_Exercise directions_
Your task is to copy the data exactly while leaving out every picture.

(Human pose keypoint data)

::::::::

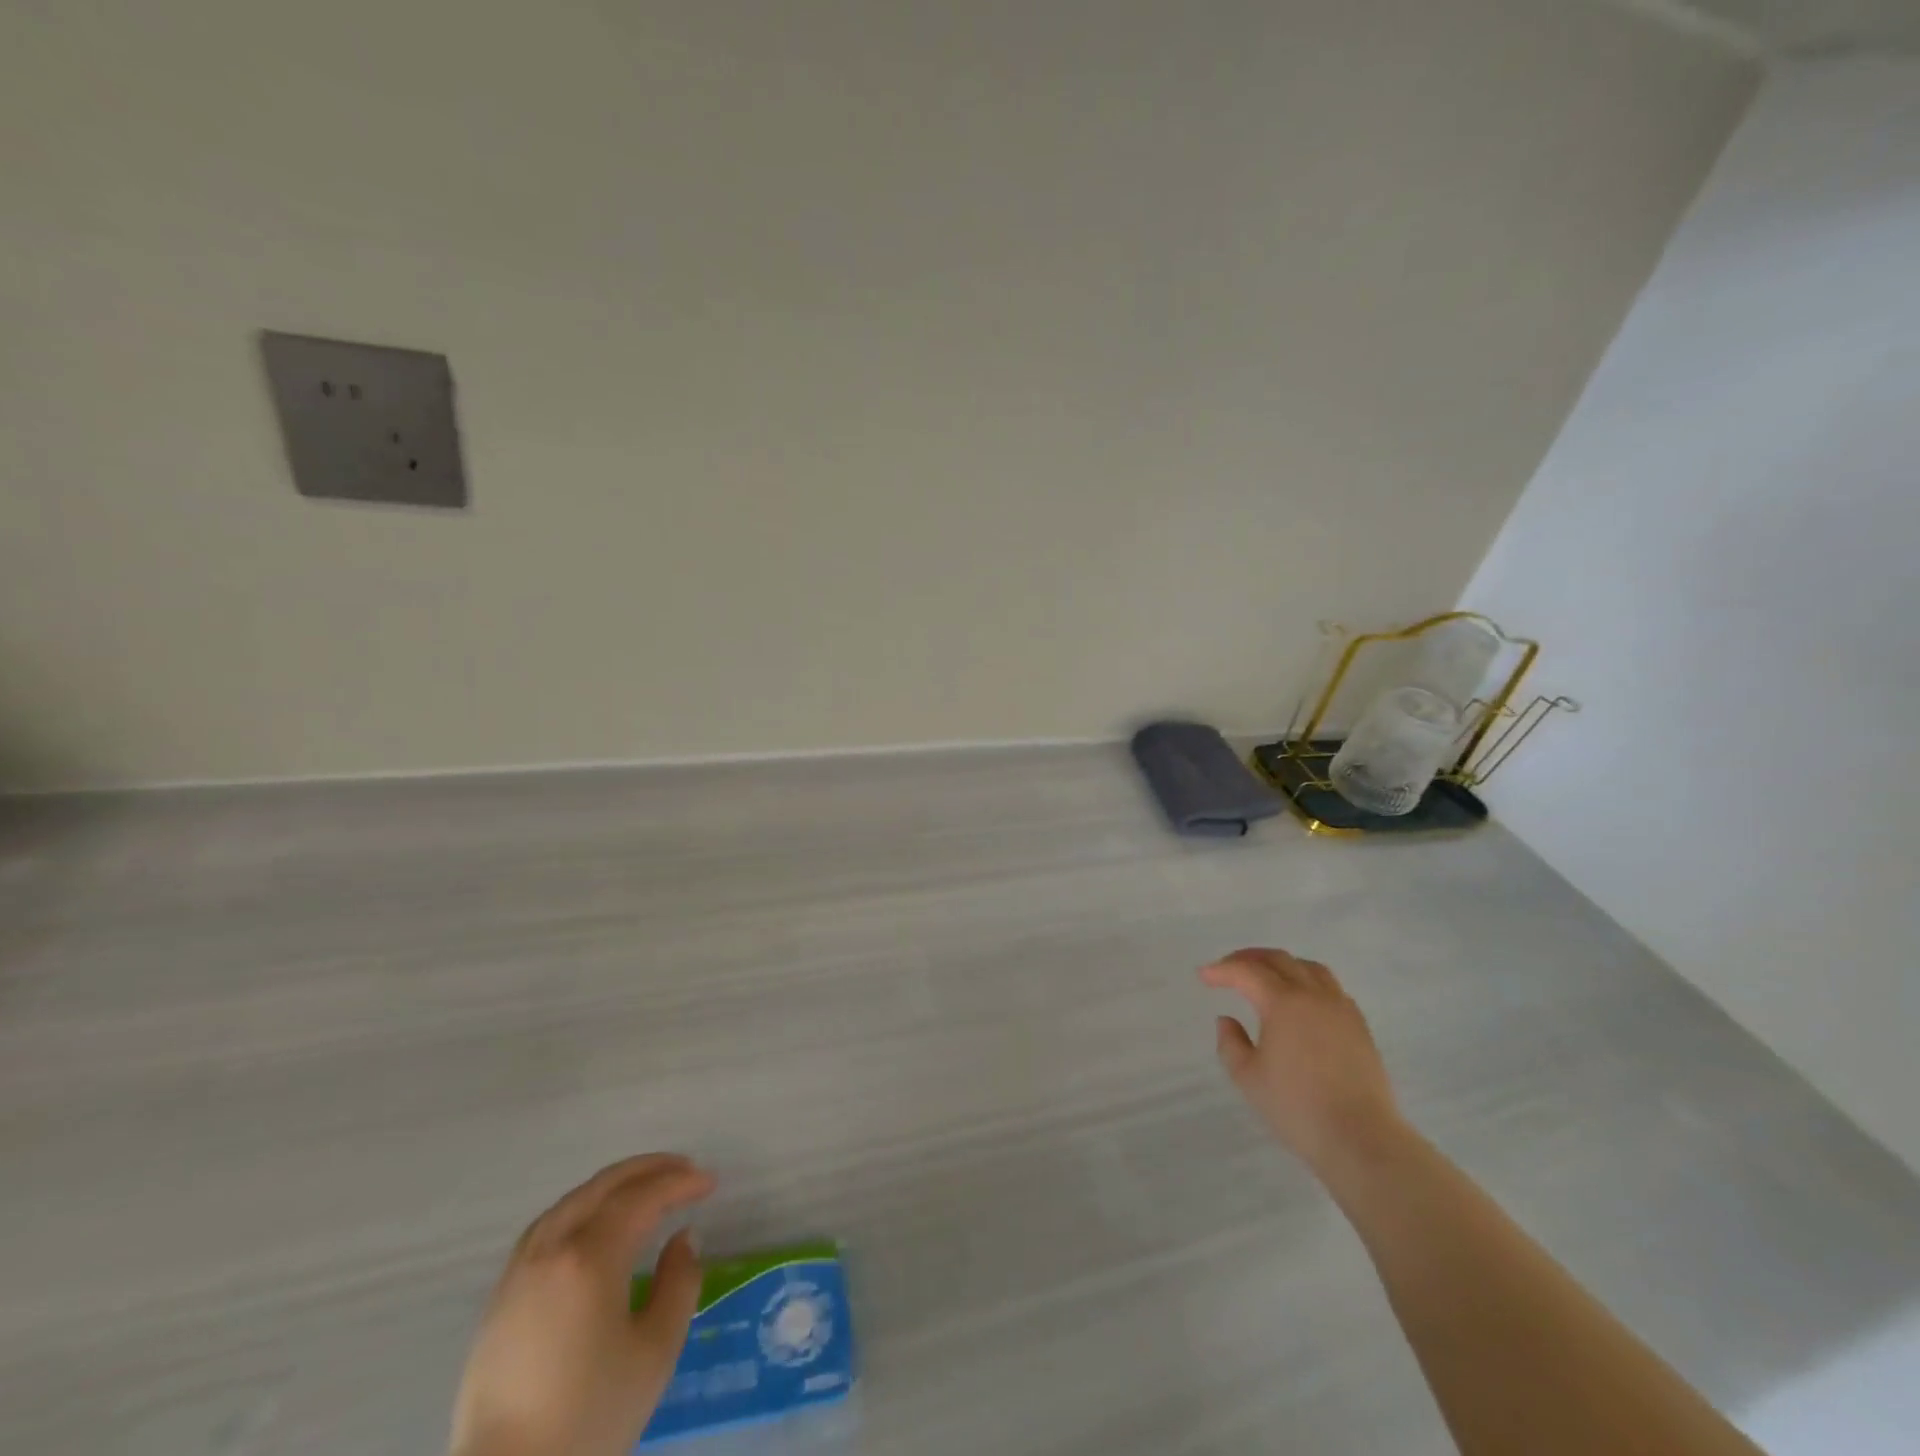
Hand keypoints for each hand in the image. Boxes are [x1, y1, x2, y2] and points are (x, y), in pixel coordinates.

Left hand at [450, 1154, 716, 1455]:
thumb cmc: (589, 1418)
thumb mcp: (655, 1352)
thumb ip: (679, 1284)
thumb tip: (683, 1238)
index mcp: (590, 1257)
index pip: (644, 1198)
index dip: (680, 1183)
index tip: (710, 1182)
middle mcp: (552, 1249)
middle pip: (604, 1186)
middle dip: (649, 1169)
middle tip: (684, 1169)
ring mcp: (519, 1271)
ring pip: (572, 1201)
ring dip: (613, 1184)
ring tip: (644, 1186)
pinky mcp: (499, 1297)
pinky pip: (547, 1226)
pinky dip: (581, 1206)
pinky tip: (594, 1221)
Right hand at [1201, 948, 1404, 1176]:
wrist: (1361, 1139)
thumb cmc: (1297, 1107)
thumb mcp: (1248, 1078)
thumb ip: (1231, 1043)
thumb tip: (1228, 1020)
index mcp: (1283, 1003)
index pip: (1246, 971)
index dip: (1222, 970)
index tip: (1204, 976)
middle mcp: (1313, 995)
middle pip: (1278, 960)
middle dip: (1248, 959)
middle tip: (1227, 969)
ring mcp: (1340, 1008)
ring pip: (1308, 968)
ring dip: (1281, 965)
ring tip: (1265, 977)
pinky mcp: (1359, 1026)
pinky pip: (1330, 987)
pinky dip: (1307, 981)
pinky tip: (1301, 1001)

::::::::

_Written answer_
Hand keypoints for each hand in the image. Boxes are [x1, y1, x2, y2] and points are (x, y), in pixel coordinates.

Left hand at [450, 1154, 716, 1455]:
thumb cmc: (589, 1418)
thumb mcp: (655, 1352)
thumb ip: (679, 1284)
thumb tip: (683, 1238)
index mcp: (590, 1257)
index pip: (644, 1198)
index dip: (680, 1183)
index tip: (710, 1182)
middle mcp: (552, 1249)
middle pip: (604, 1186)
middle dip: (649, 1169)
middle tip: (684, 1169)
ring mcp: (519, 1271)
ring pip: (572, 1201)
ring dip: (613, 1184)
ring tip: (644, 1186)
pinky mcp: (499, 1297)
pinky pip: (547, 1226)
pinky dip: (581, 1206)
pinky tip: (594, 1221)
Right hand at [1201, 948, 1404, 1176]:
wrist: (1361, 1139)
thumb cmc: (1297, 1107)
thumb mcp: (1248, 1078)
thumb ip: (1231, 1043)
thumb tip: (1228, 1020)
index mcp: (1283, 1003)
index pip: (1246, 971)
index dip: (1222, 970)
index tip: (1204, 976)
middle mcp: (1313, 995)
middle pip: (1278, 960)
middle dip: (1248, 959)
middle tip: (1227, 969)
ring mcp: (1340, 1008)
ring pip: (1308, 968)
ring dip: (1281, 965)
ring tip: (1265, 977)
pinky mcp: (1359, 1026)
pinky pip: (1330, 987)
pinky dip: (1307, 981)
pinky tip: (1301, 1001)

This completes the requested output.